In the early days, when he was only about 500 or so, when his second family was newly departed, he would talk with them often. Marcellus, the only one who didn't age, the only one who couldn't, was their tie to the real world.

When Marcia died, Marcellus was on the sidelines. She had plenty of friends and family, and he paid his respects and left. But the people who remained behind came to him. It was a strange thing, to be the one who others asked for advice on death. He was undying, he was the worst person to ask. But he could not turn the grieving people away, so Marcellus tried. He told them of how he had closed himself off, how he had gone mad with grief and retreated underground. He didn't want to watch anyone else go down that path, so he told them what he wished he had done.

Marcellus wished that he had visited Esmerelda's ghost, and oh how he wished that he could find her now. He wanted to speak with her, to heal. He cautioned against behaving as if Marcia was alive, for he had watched many, in the early days, fall apart.

When Septimus died in the Wizard Tower and Jenna was too weak to travel, he brought them messages. A last kindness, you could call it.

When Jenna died a few months later, he was the only one who could bring themself to go tell Septimus. He continued to bring the messages back and forth. He continued to help. Many people focused on the living, on helping them adjust to life without the dead. Marcellus helped with this, yes, but he comforted the dead above all.

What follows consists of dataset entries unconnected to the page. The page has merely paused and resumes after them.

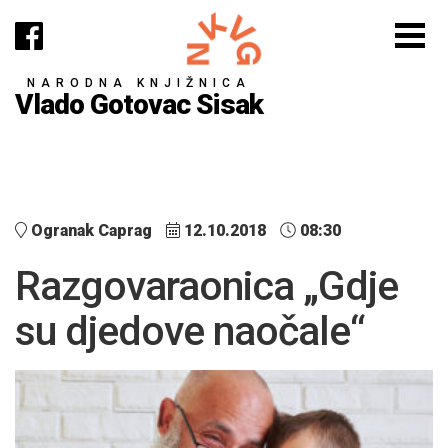
NARODNA KNJIŽNICA
Vlado Gotovac Sisak
Ogranak Caprag
12.10.2018
08:30
Razgovaraonica „Gdje
su djedove naočale“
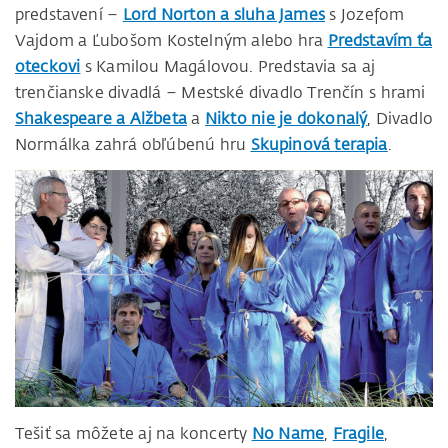
predstavení –
Lord Norton a sluha James
s Jozefom
Vajdom a Ľubošom Kostelným alebo hra
Predstavím ťa
oteckovi
s Kamilou Magálovou. Predstavia sa aj
trenčianske divadlá – Mestské divadlo Trenčín s hrami
Shakespeare a Alžbeta
a
Nikto nie je dokonalý
, Divadlo
Normálka zahrá obľúbenú hru
Skupinová terapia
.
Tešiť sa môžete aj na koncerty
No Name
,
Fragile
,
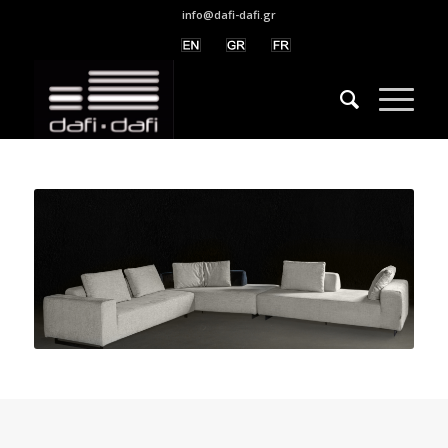
info@dafi-dafi.gr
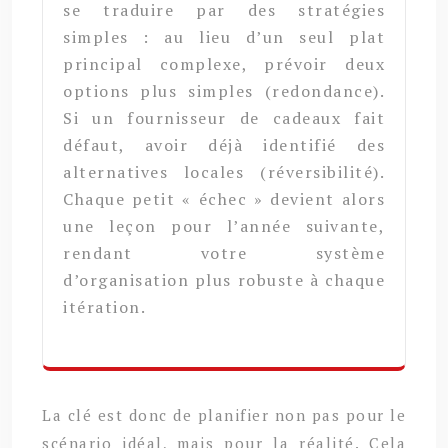
se traduire par des stratégies
simples : au lieu d’un seul plat
principal complexe, prévoir deux
options plus simples (redondance).
Si un fournisseur de cadeaux fait
défaut, avoir déjà identifié des
alternatives locales (réversibilité).
Chaque petit « échec » devient alors
une leçon pour l’année suivante,
rendant votre système
d’organisation plus robuste à chaque
itération.
La clé est donc de planifier non pas pour le
scénario idéal, mais pour la réalité. Cela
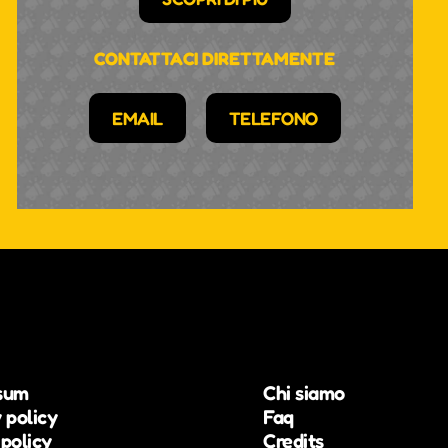
CONTATTACI DIRETTAMENTE
EMAIL
TELEFONO
sum
Chi siamo
 policy
Faq
policy
Credits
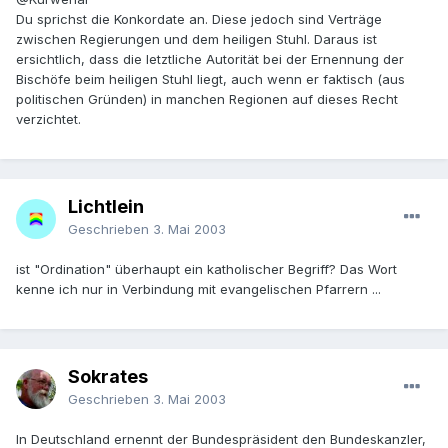
Du sprichst die Konkordate an. Diese jedoch sind Verträge
zwischen Regierungen und dem heiligen Stuhl. Daraus ist
ersichtlich, dass die letztliche Autorität bei der Ernennung der
Bischöfe beim heiligen Stuhl liegt, auch wenn er faktisch (aus
politischen Gründen) in manchen Regionen auf dieses Recht
verzichtet.
Lichtlein
Geschrieben
3. Mai 2003
ist "Ordination" überhaupt ein katholischer Begriff? Das Wort
kenne ich nur in Verbindung mit evangelischen Pfarrern ...
Sokrates
Geschrieben
3. Mai 2003
In Deutschland ernennt der Bundespräsident den Bundeskanzler,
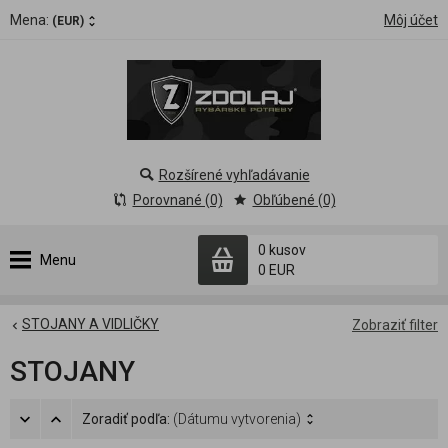
Mena:
Môj účet
(EUR)
Rozšírené vyhľadávanie
Porovnané (0)
Obľúbené (0)
0 kusov
Menu
0 EUR
STOJANY A VIDLIČKY
Zobraziť filter
STOJANY
Zoradiť podľa:
(Dátumu vytvorenia)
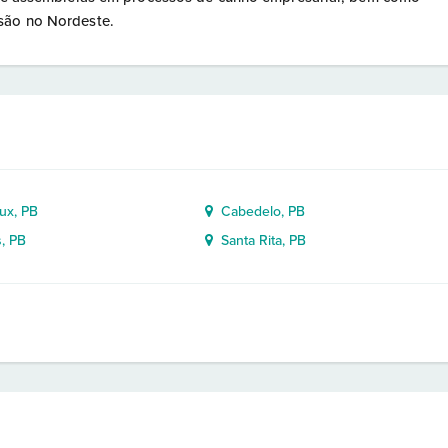
são no Nordeste.
x, PB
Cabedelo, PB
, PB
Santa Rita, PB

He realized that they would be adjusting to the change as well. He realized that death was important to more than just the living, and he helped them move on. He helped them move on as he did, to remember that they would always have their memories, and they would never be alone

As the years passed by, Marcellus's friends faded. They still talked, and laughed, and visited him often, but they were not Living. He tried not to fall into a pattern of talking only to ghosts, he knew it wouldn't be healthy. He tried to follow his own advice, he really did.

But it was hard, and he failed often. Marcellus would speak only to the past, only of the past, for years and years at a time. When they noticed, or when Douglass Drummin did, the ghosts would stop coming.

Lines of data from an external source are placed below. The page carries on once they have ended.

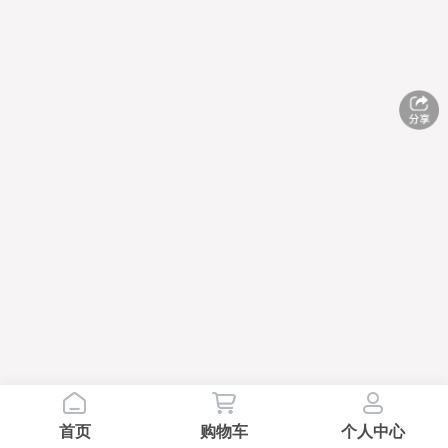
首页
购物车
个人中心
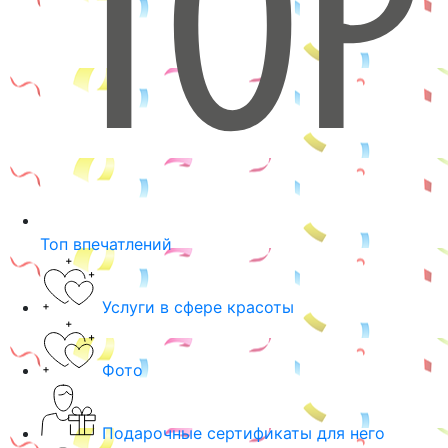
Топ впечатлений
Услуги в сфере красоты
Фото
Подарочные сертификаты для него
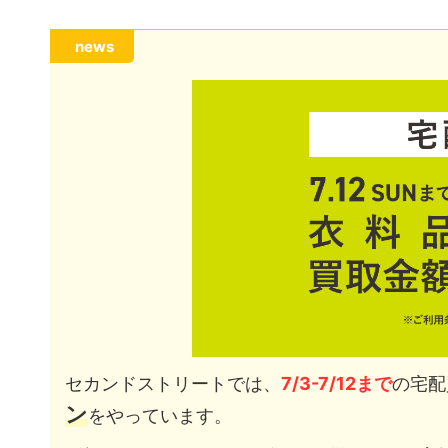
news
セカンドストリートでは、
7/3-7/12まで
の宅配
ン
をやっています。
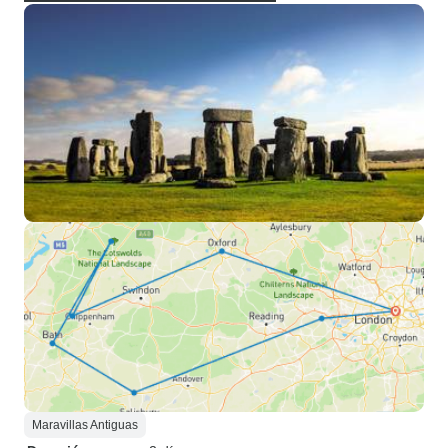
Maravillas Antiguas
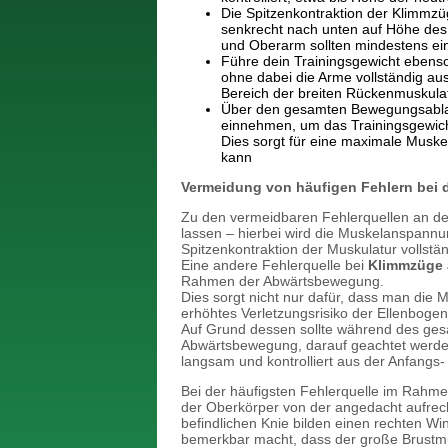
Die Spitzenkontraktion der Klimmzü
senkrecht nach unten auf Höhe des
und Oberarm sollten mindestens ein
Führe dein Trainingsgewicht ebenso 
ohne dabei die Arme vollständig au
Bereich der breiten Rückenmuskulatu
Über den gesamten Bewegungsablauf
einnehmen, um das Trainingsgewicht
Dies sorgt für eine maximale Muske
kann
Vermeidung von häufigen Fehlern bei 
Zu den vermeidbaren Fehlerquellen an d
lassen – hierbei wird die Muskelanspannun
Spitzenkontraktion der Muskulatur vollstän
Eine andere Fehlerquelle bei
Klimmzüge 
Rahmen der Abwärtsbewegung.
Dies sorgt nicht nur dafür, dass man die 
erhöhtes Verletzungsrisiko der Ellenbogen
Auf Grund dessen sollte während des ges
Abwärtsbewegung, darauf geachtet werden
langsam und kontrolliert aus der Anfangs-
Bei der häufigsten Fehlerquelle im Rahme
der Oberkörper von der angedacht aufrec
befindlichen Knie bilden einen rechten Win
bemerkbar macht, dass der große Brustmus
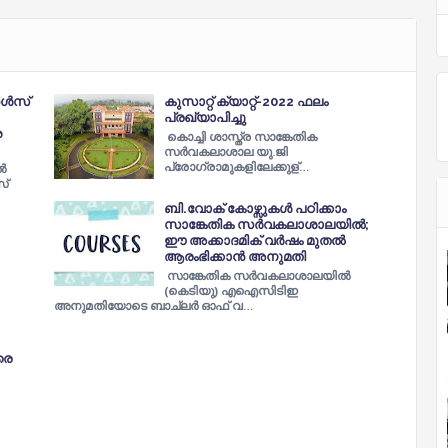
്‍സ്
കുസാറ്റ് ക്യാറ്റ്-2022 ഫലം
പ്രഖ്യാപിച്ചു
ശ
കൊച്ചി ശാസ്ത്ര സാങ്കേതിക
സര്‍വകലാശാല യു.ജി
പ്രോഗ്രാമുകളിലേക്കുള്…
‍
സ്
ബി.വോക് കോഴ്സുകൾ പഠിക്കാം
സാങ്കേതിക സർവകലാശാലയിൽ;
ഈ അക്കാദമിക് വർഷം മുതൽ
ആരംഭിക്കാൻ അനുമതി
സാങ്കേതിക സർവകലാശാലയിൽ
(കെടിയു) എഐസിടിഇ
അനുമതിയോടെ ബാച്‍ലർ ഓഫ് വ…
രെ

Marcellus hated when they stopped coming, as that was when he lost the memories.

It was when he couldn't remember who was real, and who was a figment of his imagination. It was when he forgot to eat, or sleep, and locked himself in the Great Alchemie Chamber for years at a time.

But it was the right thing to do. It was the right thing to do, to leave him alone.

Because eventually, he remembered the memories on his own. He remembered the happier days, and he found more of them. Once he snapped out of the hazes that lasted years on end, he could be happy again. That was when he took on apprentices and watched them grow up, turning into brilliant alchemists.

He gave counsel to the Queens, and Marcellus knew every single one, all the way from Jenna to the current Queen, sixty generations later, Cora.

He argued with so many ExtraOrdinary wizards and he got on with a few. He occasionally remembered spells that Septimus and Simon had done, and wrote them out- one copy for the Wizard Tower, and one copy for the ALchimests, all of whom he had helped train. Even if only for a year or so at the end.

Marcellus Lived, although he sometimes wondered why.

He regretted immorality every day, and refused to let another join him. Even if he were to live until the end of the world, he would not wish the same fate upon another.

But he also loved it, some days. He loved it when he felt the sun shining on his back, when he was the most knowledgeable in the room. He loved it when the Queens, no matter how distant, called him Uncle. He loved it when his students showed great promise, and when they made new discoveries even though it seemed there were no more to be had. He loved watching society move, even if it was faster than he would like, because there was always something new to learn.

He loved the quiet moments, surrounded by the ghosts of his friends, for although a ghost was a memory, they were people too, and it was nice to be with those he remembered best, even if he wished that they were there to hold. Even if he wished that it had not been over 2000 years since they last walked the earth.

Immorality was lonely, but the living were exciting, and the dead good friends.